# August 19, 2017: Currently, The Canadian is expected to arrive in Tor



## Dakota 400 (Aug 19, 2017)

This type of schedule keeping surely makes planning a trip "interesting".

No doubt, I will need to reserve a hotel for the day following the train's expected arrival.

I also think I will need to reserve another day after that to "recover" after 4 days on The Canadian since I plan to board in Vancouver.

I, not too long ago, had a 4 consecutive day Amtrak trip on the Sunset Limited connecting to the Southwest Chief. I love train travel. But, I was ready to get off the train when I got to Chicago!

Reactions? Opinions? All are appreciated by me.


----------



## Ryan (Aug 19, 2017)

This would make far more sense if the subject wasn’t cut o


----------



## JRR (Aug 19, 2017)

We did the trip this summer and the Canadian was 41/2 hours late arriving in Toronto. At one point we were 91/2 hours behind Schedule.

The trip was great and very enjoyable but considering everything, I would definitely plan at least overnight in Toronto before doing anything else.

A lot to see and do in Toronto in any event.


----------



## MikefromCrete (Aug 19, 2017)

JRR said:


> We did the trip this summer and the Canadian was 41/2 hours late arriving in Toronto. At one point we were 91/2 hours behind Schedule.
> 
> The trip was great and very enjoyable but considering everything, I would definitely plan at least overnight in Toronto before doing anything else.
> 
> A lot to see and do in Toronto in any event.

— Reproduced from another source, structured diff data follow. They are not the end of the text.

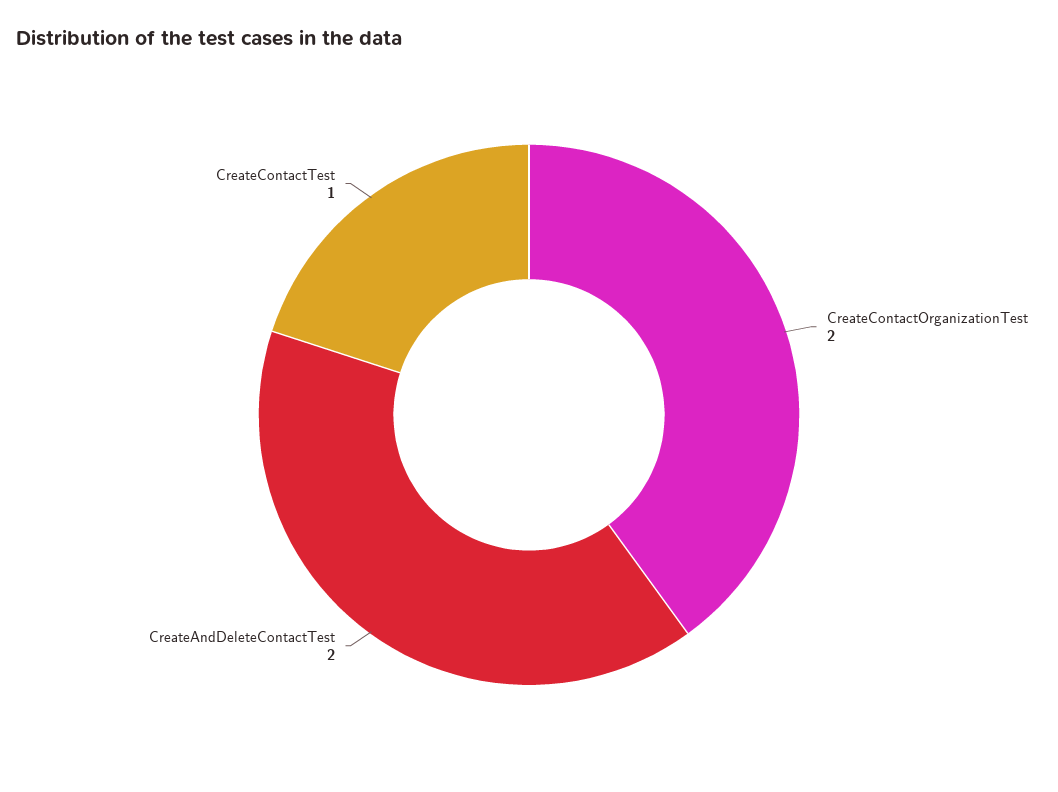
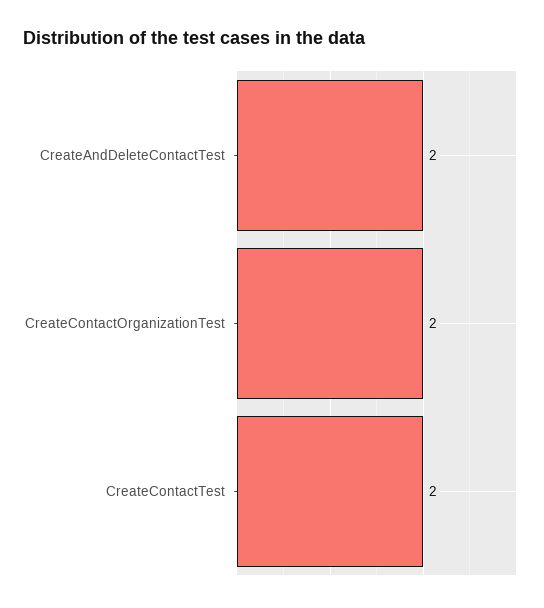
CreateContactTest: 1 -> 2

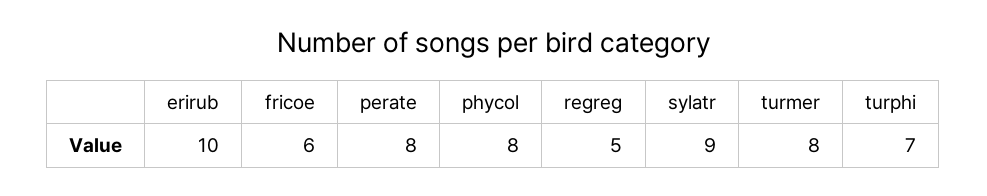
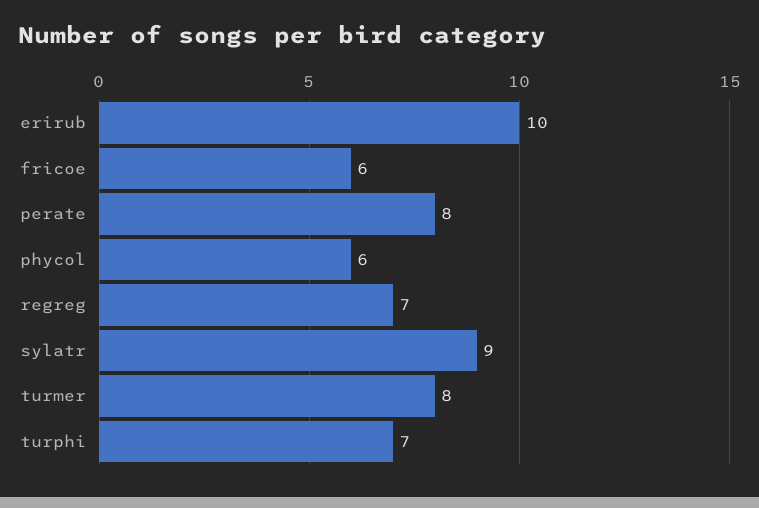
phycol: 8 -> 6
regreg: 5 -> 7

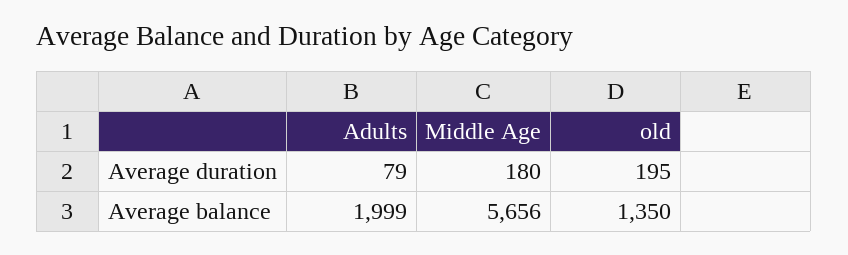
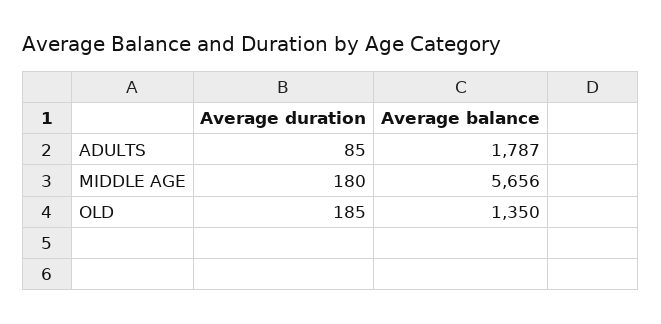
Adults, Average duration: 79 -> 85
old, Average duration: 195 -> 185
Adults, Average balance: 1999 -> 1787

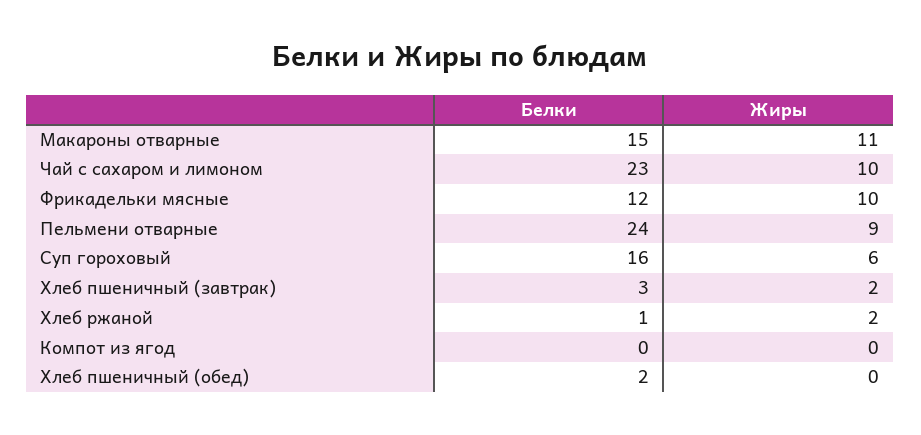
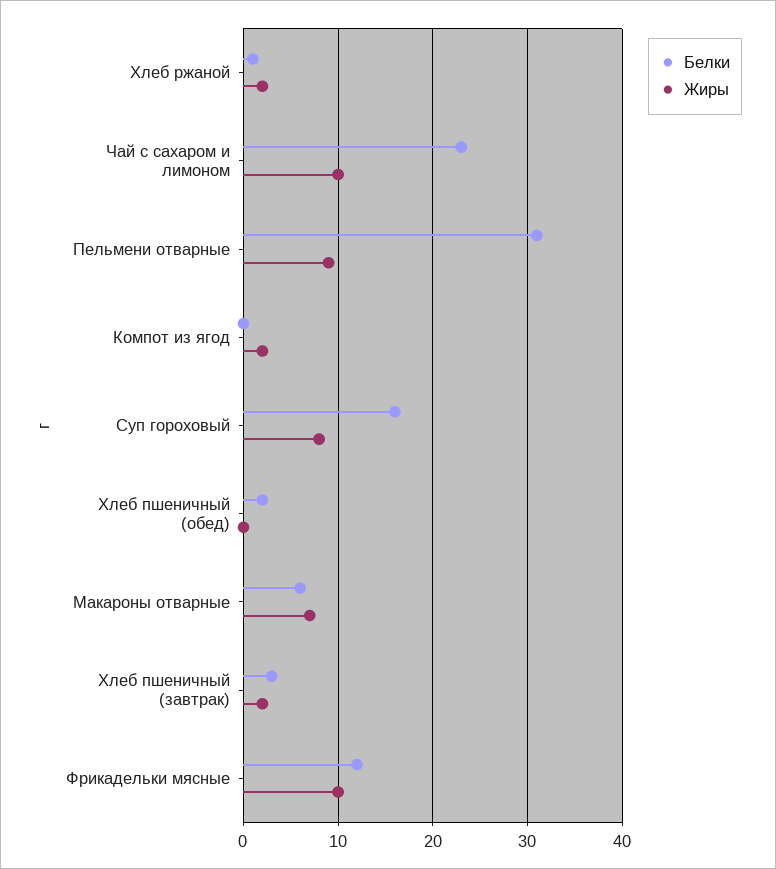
Белки, Макароны отварные: 15 -> 6
Жиры, Макароны отварные: 11 -> 7
Белки, Пельмени отварные: 24 -> 31
Жиры, Суп гороховый: 6 -> 8
Жиры, Компот из ягод: 0 -> 2

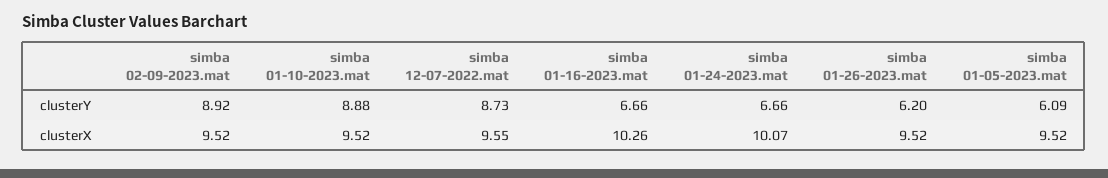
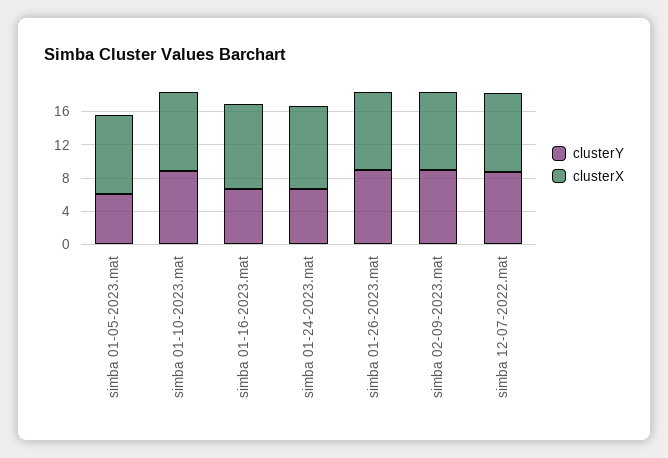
clusterY, simba 01-26-2023.mat: 6.2 -> 9

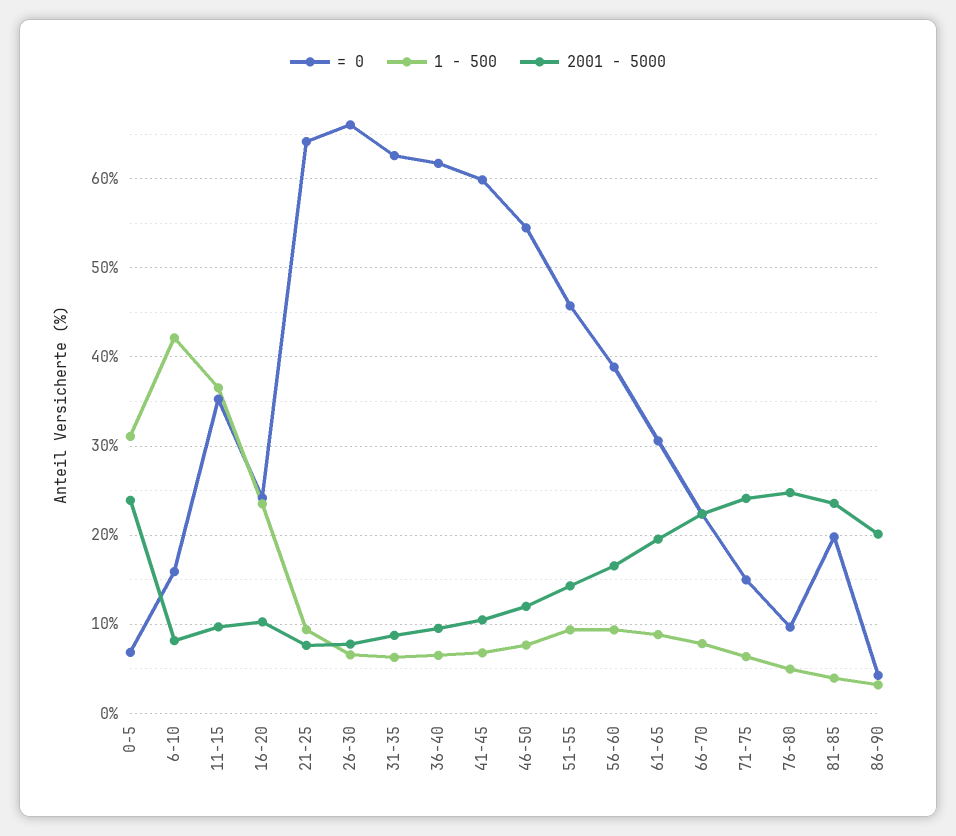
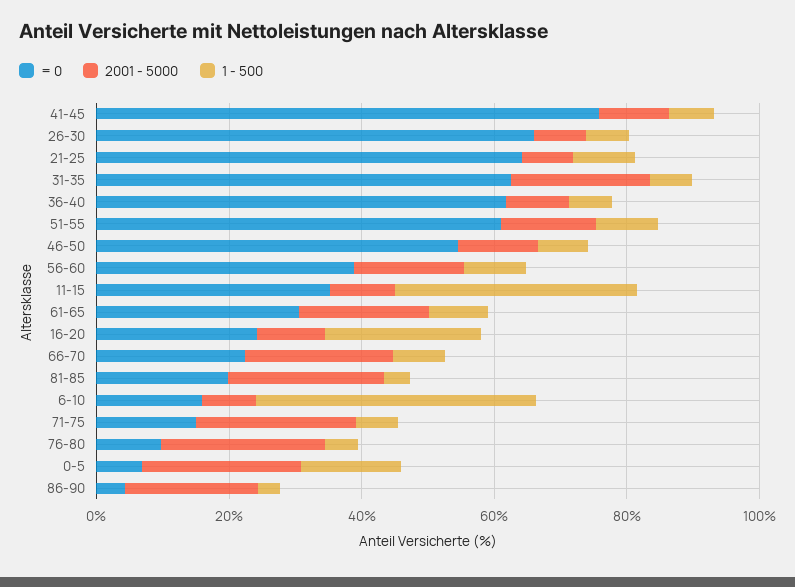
1 - 500, 0-5: 31 -> 15
2001 - 5000, 31-35: 9 -> 20
= 0, 41-45: 60 -> 75
= 0, 51-55: 46 -> 60

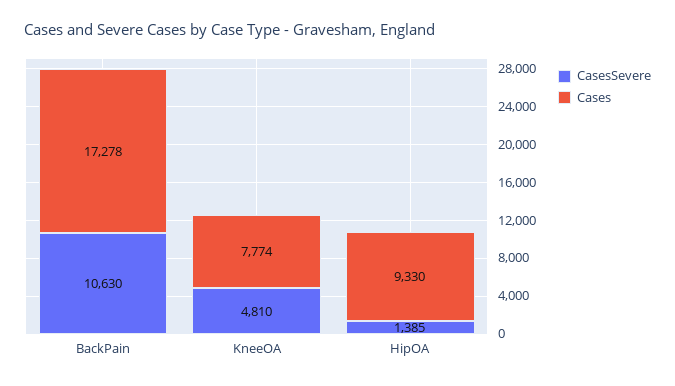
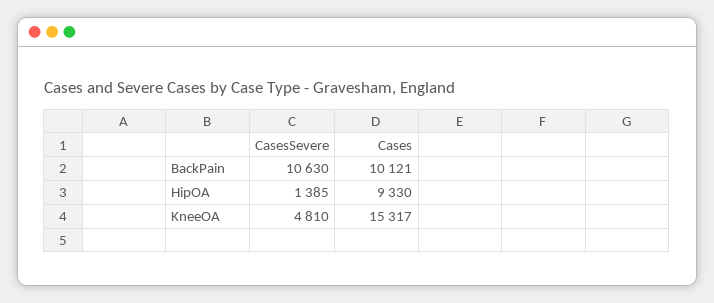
Cases, BackPain: 17278 -> 10121
Cases, KneeOA: 7774 -> 15317

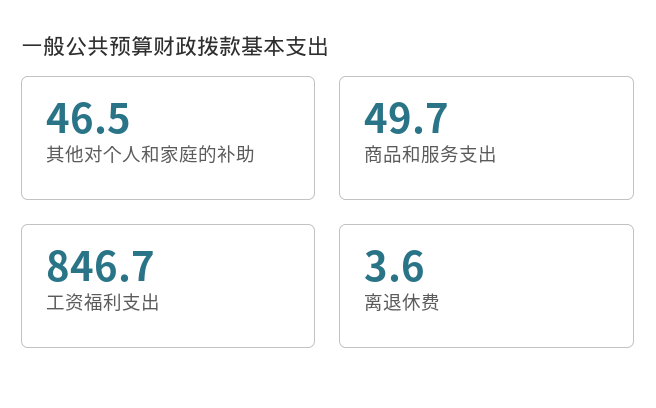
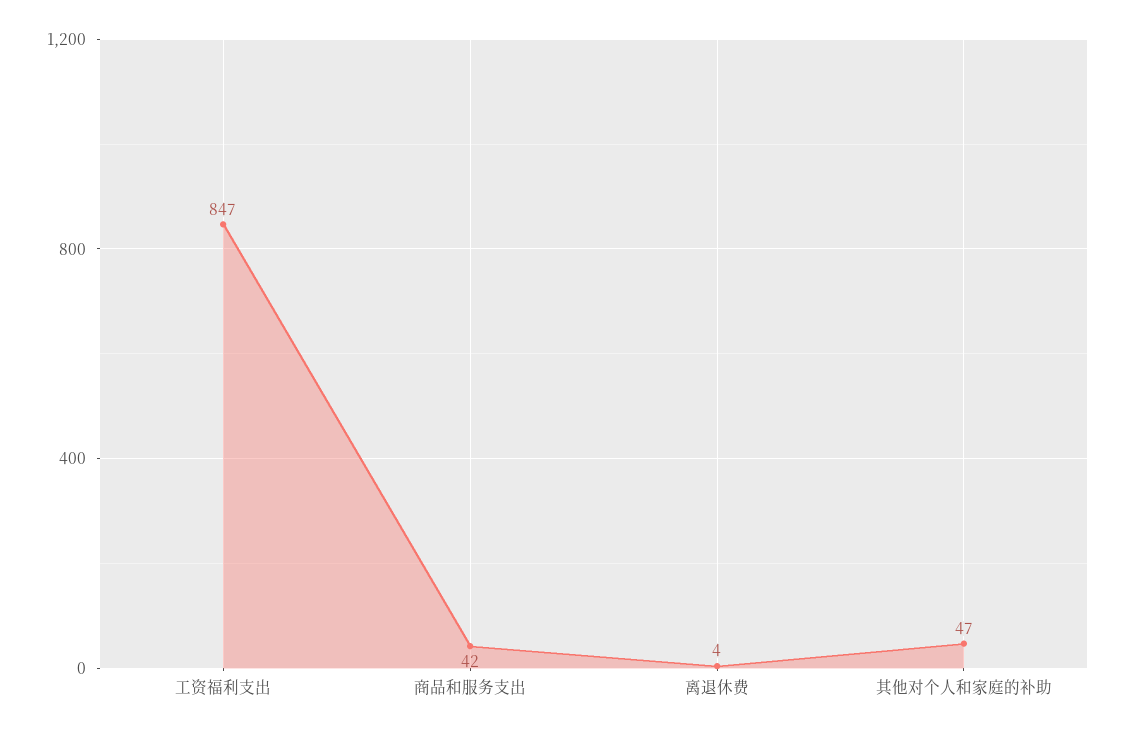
商品和服务支出: 49.7 -> 42

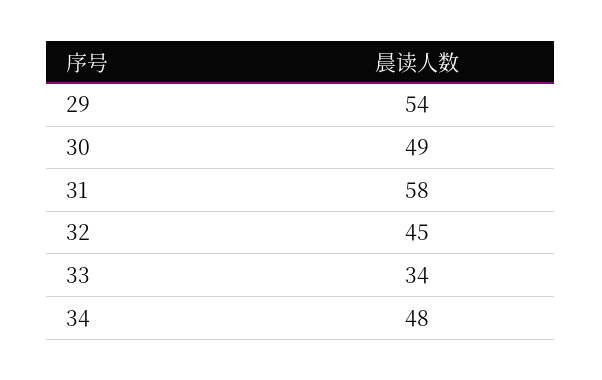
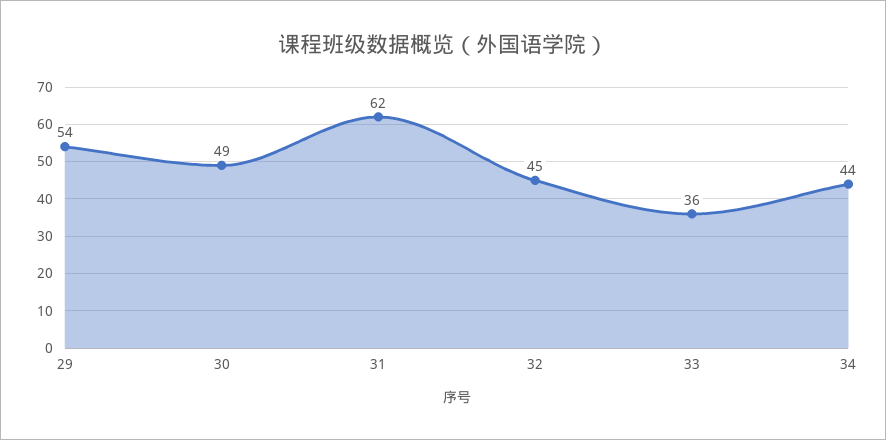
31: 58 -> 62
33: 34 -> 36
34: 48 -> 44

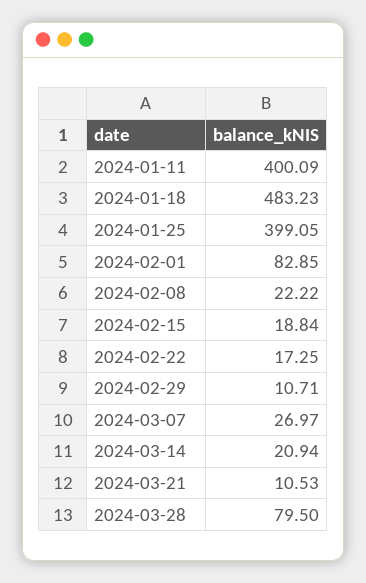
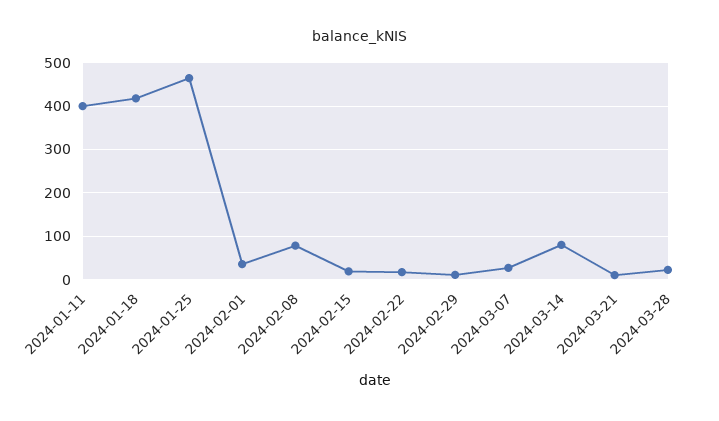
2024-01-18: 483.23 -> 420
2024-01-25: 399.05 -> 460
2024-02-01: 82.85 -> 40
2024-02-08: 22.22 -> 80
2024-03-14: 20.94 -> 80
2024-03-28: 79.5 -> 20

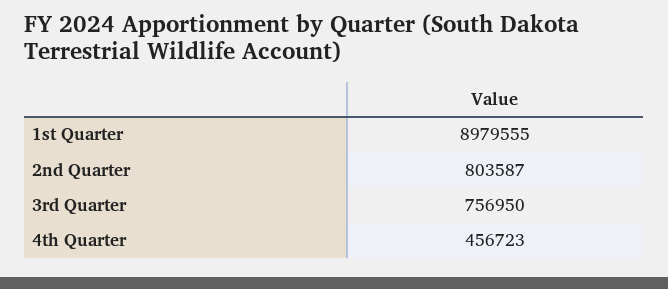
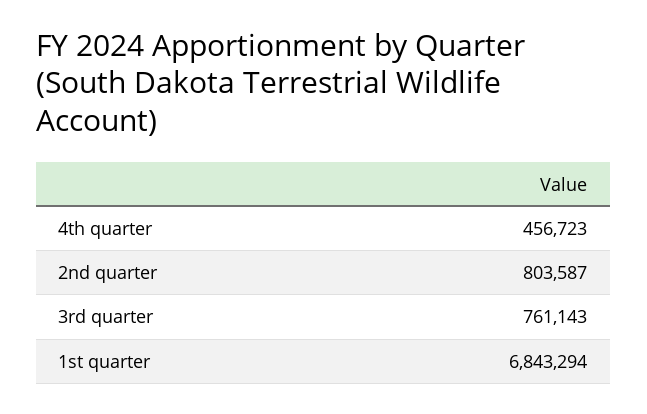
1st Quarter: 8979555 -> 6843294
3rd Quarter: 756950 -> 761143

that's good timekeeping for the Canadian. One train recently arrived almost 24 hours late. CN just doesn't care and Via has no legal recourse to force them to run the train even close to the timetable.


----------



## JayPea (Aug 19, 2017)

Ryan said:


> This would make far more sense if the subject wasnt cut o


----------



## Bob Dylan (Aug 20, 2017)

Spending at least one night in Toronto ( Canada's New York)is a good idea.( Although the service,scenery and food and drink is so good you may not care when you get there!)

If you haven't been in Toronto before a couple of nights is even better if you can snag a good deal on a place to stay.As was said, theres lots to do there, most of the good stuff is downtown close to Union Station.


----------



## NS VIA Fan (Aug 20, 2017)

MikefromCrete said:


> that's good timekeeping for the Canadian. One train recently arrived almost 24 hours late........


The first 9 hrs might have been CN's fault.....but there were major delays this summer due to wildfires in the west.


----------



## JRR (Aug 20, 2017)

Bob Dylan said:


> Spending at least one night in Toronto ( Canada's New York)is a good idea.( Although the service,scenery and food and drink is so good you may not care when you get there!)
> 
> If you haven't been in Toronto before a couple of nights is even better if you can snag a good deal on a place to stay.As was said, theres lots to do there, most of the good stuff is downtown close to Union Station.



You hit the nail on the head! The service, scenery and food were so good that we were happy for the extra time on board ( got an extra lunch!), and would gladly have been 24 hrs. late.


----------